Go through the lines below and copy each one that holds the string "متابعة".

╭─ Task data

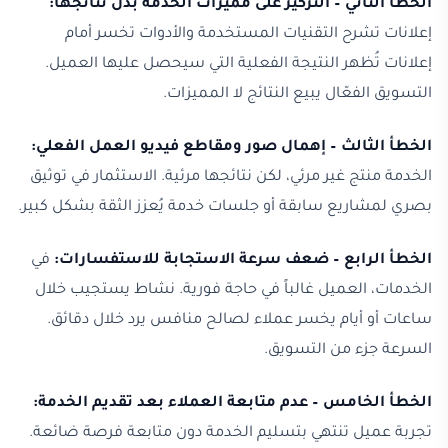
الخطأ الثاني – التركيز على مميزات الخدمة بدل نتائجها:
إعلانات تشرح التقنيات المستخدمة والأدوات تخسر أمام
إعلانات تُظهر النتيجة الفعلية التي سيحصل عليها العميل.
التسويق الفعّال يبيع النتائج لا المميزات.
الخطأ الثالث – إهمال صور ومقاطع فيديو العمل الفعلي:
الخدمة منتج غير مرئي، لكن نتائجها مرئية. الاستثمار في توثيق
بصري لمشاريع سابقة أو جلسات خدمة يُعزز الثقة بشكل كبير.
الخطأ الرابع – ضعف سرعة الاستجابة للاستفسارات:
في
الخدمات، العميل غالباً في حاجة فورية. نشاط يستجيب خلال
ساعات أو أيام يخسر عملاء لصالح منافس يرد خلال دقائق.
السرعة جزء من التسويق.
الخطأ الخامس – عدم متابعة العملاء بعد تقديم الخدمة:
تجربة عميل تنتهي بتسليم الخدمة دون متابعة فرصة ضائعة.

╰─
╭─ Task data

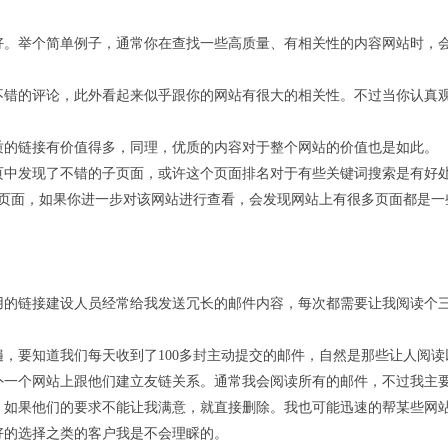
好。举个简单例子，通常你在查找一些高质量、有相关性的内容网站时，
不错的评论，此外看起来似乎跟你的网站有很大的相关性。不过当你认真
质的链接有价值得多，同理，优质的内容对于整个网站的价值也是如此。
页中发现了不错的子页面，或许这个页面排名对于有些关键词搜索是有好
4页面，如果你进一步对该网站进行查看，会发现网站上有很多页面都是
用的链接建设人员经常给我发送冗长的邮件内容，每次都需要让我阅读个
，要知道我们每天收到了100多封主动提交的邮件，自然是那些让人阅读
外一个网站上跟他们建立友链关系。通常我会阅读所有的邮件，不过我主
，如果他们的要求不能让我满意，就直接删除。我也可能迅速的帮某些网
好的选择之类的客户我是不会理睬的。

╰─

* [Result]:
الخطأ الخامس – عدم متابعة العملاء بعد تقديم الخدمة:
تجربة عميل تنتهي بتسليم الخدمة دون متابعة فرصة ضائعة.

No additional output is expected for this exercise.